Mr Wykes-Sneyd declined to comment on the nature of the new owners business.

The sale marks the end of an era for the de Saumarez family, who have lived there for more than 100 years.

The decision to sell followed the death of Lord de Saumarez's father in 1991 and his mother Lady de Saumarez in 2004.

For 40 years it was operated as a health clinic, which closed in 2006, making a total of 65 staff redundant.

The magnificent hall stands on an abrupt glacial ridge overlooking the stunning Gipping Valley.

Although there is evidence of settlement on the site since the early Roman period, the first recorded owner was Robert de Shrubeland.

The grade II* listed hall was designed by James Paine in the 1770s and survives as the central core on the present building.

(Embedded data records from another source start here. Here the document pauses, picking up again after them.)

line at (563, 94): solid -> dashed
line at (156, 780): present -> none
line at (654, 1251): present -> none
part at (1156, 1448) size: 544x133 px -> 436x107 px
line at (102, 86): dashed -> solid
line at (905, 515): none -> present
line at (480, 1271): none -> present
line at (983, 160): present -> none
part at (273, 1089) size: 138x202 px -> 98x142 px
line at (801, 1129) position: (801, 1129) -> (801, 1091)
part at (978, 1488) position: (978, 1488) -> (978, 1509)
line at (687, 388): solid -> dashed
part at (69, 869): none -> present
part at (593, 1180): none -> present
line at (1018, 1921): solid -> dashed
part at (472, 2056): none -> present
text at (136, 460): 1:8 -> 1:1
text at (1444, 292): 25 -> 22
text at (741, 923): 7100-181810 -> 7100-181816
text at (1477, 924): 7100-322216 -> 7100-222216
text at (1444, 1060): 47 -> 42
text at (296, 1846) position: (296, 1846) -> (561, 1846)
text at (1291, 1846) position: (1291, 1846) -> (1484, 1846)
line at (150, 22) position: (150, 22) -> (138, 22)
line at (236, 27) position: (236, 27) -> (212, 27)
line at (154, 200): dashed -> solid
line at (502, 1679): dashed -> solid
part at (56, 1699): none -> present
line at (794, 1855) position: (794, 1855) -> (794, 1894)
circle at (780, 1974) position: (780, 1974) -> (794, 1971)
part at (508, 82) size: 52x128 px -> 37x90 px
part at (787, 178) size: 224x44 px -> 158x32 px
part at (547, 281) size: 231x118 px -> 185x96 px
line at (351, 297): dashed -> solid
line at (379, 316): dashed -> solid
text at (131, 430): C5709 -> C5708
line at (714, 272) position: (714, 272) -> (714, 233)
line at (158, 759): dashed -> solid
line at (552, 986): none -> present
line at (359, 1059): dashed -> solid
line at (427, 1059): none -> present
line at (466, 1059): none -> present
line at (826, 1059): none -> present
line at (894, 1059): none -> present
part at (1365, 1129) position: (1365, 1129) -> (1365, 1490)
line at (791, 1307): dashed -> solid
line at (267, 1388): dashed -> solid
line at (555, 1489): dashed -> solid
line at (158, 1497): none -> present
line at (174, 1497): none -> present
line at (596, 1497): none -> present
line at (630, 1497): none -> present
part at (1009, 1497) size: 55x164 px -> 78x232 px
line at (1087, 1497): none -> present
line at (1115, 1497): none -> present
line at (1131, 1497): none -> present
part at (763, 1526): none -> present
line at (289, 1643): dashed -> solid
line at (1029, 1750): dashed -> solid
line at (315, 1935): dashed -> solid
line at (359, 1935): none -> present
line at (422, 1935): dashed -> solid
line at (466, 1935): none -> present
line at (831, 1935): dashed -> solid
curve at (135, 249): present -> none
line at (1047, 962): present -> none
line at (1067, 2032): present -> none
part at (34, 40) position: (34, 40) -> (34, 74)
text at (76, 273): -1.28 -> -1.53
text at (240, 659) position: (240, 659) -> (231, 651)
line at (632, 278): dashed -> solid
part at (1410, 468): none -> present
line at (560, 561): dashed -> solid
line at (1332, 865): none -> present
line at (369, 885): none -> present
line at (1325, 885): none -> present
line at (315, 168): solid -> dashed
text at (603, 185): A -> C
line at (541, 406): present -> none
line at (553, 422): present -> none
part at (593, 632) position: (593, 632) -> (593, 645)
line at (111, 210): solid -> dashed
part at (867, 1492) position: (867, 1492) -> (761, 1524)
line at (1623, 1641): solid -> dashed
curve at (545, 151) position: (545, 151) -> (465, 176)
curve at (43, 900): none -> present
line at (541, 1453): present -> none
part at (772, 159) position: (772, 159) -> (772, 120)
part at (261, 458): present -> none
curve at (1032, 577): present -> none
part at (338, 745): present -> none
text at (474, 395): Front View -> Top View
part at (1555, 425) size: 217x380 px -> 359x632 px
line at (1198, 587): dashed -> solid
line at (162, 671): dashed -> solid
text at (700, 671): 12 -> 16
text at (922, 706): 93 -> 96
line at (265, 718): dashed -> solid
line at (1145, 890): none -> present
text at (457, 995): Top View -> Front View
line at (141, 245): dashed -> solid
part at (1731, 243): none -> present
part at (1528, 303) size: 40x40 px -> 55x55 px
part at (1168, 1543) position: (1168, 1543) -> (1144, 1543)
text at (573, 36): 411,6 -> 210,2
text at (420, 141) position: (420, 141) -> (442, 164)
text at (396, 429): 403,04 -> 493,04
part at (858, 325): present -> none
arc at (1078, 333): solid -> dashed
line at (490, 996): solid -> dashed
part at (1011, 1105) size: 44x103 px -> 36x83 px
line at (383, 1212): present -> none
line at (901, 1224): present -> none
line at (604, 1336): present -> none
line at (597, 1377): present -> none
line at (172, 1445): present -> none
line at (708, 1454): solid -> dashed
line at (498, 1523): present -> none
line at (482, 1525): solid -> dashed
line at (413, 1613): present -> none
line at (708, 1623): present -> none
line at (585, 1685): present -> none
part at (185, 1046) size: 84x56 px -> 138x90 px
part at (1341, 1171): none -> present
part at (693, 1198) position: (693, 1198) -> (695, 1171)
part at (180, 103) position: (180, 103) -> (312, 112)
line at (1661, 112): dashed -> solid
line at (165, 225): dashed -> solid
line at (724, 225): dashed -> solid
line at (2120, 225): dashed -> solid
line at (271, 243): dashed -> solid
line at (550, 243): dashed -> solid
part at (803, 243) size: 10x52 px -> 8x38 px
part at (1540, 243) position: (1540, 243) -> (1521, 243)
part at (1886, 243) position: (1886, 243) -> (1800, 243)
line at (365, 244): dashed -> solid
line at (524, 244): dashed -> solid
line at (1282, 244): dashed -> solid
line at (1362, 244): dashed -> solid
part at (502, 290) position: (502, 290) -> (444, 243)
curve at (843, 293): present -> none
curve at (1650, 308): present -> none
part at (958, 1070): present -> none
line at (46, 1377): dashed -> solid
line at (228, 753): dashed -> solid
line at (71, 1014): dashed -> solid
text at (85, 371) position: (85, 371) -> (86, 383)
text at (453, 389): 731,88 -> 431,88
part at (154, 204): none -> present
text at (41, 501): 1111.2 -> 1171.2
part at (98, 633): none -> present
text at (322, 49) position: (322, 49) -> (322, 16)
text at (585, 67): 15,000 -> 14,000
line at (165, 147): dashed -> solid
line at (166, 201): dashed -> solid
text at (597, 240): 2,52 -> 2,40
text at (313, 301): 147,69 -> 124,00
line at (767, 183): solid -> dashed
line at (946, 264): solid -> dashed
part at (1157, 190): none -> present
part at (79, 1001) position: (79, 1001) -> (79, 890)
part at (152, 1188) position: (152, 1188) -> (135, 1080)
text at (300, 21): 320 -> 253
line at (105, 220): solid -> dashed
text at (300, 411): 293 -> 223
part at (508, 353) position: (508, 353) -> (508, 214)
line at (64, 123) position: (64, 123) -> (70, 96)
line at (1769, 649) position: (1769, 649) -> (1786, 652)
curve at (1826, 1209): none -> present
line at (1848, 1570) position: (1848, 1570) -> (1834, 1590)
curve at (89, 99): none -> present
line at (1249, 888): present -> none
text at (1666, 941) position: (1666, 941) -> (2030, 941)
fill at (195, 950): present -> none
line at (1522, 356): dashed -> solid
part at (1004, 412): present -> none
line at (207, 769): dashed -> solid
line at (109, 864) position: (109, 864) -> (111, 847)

Shrubland Park was designed by James Paine in the 1770s and passed by marriage through the families of Oake, Bothe, Lytton, Little, Bacon, until it was bought in the late 18th century by William Middleton of Crowfield who was created Sir William Fowle Middleton Bart.

In 1804 he commissioned Sir Humphrey Repton to produce a "Red Book" on the landscape in 1789.

His son, Sir William Fowle Fowle Middleton, became the owner in 1829 and continued the improvements and changes to the hall and gardens. In 1882 the estate passed by marriage to the fourth Lord de Saumarez.

While Gandy Deering made extensive alterations in the 1830s - moving the entrance to its present position and building the upper terrace at first floor level - Donald Beaton helped with the garden design.

Sir Charles Barry, architect of the Houses of Parliament, completed the alterations to the hall and set about transforming the gardens with Sir William and his wife in the late 1840s.